Seminar

Black carbon aerosols over an urban region: Characteristics, Mixing and Radiative Forcing

Speaker: S. Ramachandran, Physical Research Laboratory, Ahmedabad, India

When: Tuesday, August 21, 2012, 10:00 a.m. Mountain Time
Location: Room 2A305, DSRC (NOAA Building), 325 Broadway, Boulder
Directions: Refer to More Information under our Seminar Schedule

ALL Seminar attendees agree not to cite, quote, copy, or distribute material presented without the explicit written consent of the seminar presenter. Any opinions expressed in this seminar are those of the speaker alone and do not necessarily reflect the opinions of NOAA or ESRL CSD.

Abstract:

Black carbon (BC), among the carbonaceous aerosols, is gaining considerable significance because of its ability to influence air quality and climate on local, regional and global scales. Black carbon aerosols are produced as primary particles from incomplete combustion processes such as fossil fuel and biomass burning, and hence most of the BC in the atmosphere originates from man-made activities. The radiative and climate impacts of BC are increasingly recognized as BC can absorb sunlight, heat the air and contribute to global warming, unlike the other aerosol types (e.g., sulfate) which produce cooling. Both absorbing (BC) and scattering (sulfate) aerosols cool the surface by reducing the incoming solar radiation and cause solar dimming. In the atmosphere aerosols exist in different mixing states. Mixing of aerosols can change the size distribution of aerosols, their life cycle and radiative effects. The diversity of aerosols present over a location due to local sources and long range transport can give rise to a complex aerosol mixture. Assumptions on the state of aerosol mixing and its effect on optical properties give rise to uncertainties in modeling of direct as well as indirect climate forcing of aerosols.

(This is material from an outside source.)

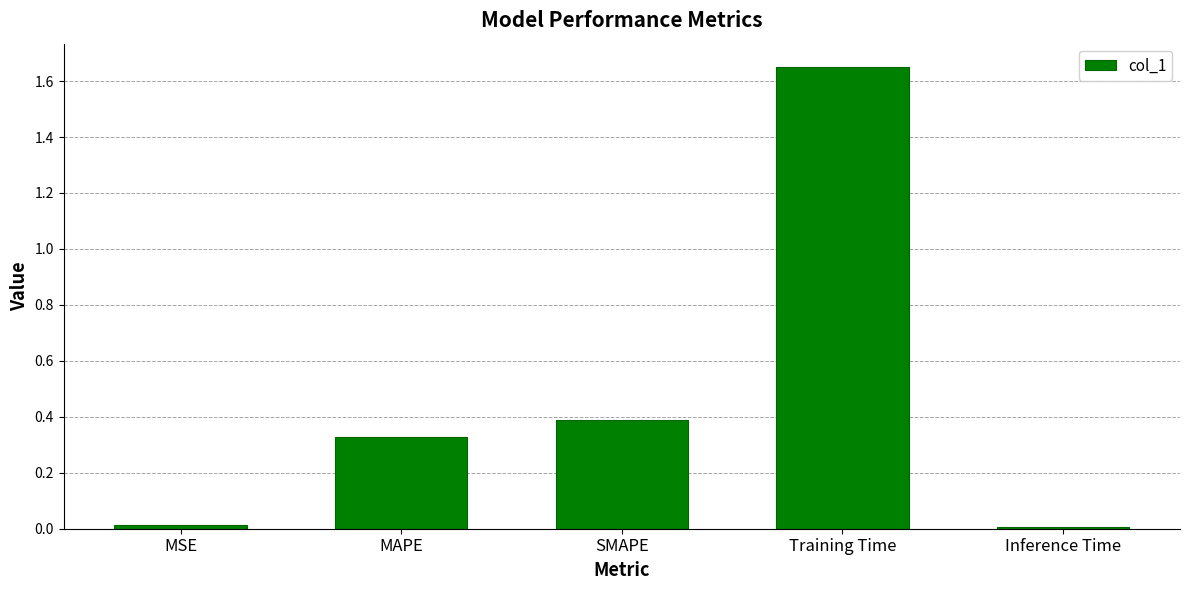

What is the average value?

0.5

This seminar will focus on the monthly/seasonal mean variations in physical and optical characteristics of aerosols over an urban region, and the resultant radiative effects with an emphasis on the black carbon owing to its crucial role in regional and global climate impacts. Results obtained on the probable mixing states of aerosols and their radiative effects over the study location, the climate impact in terms of the heating rates (K/day) for different scenarios of BC mass concentrations and zero BC conditions will be presented and discussed.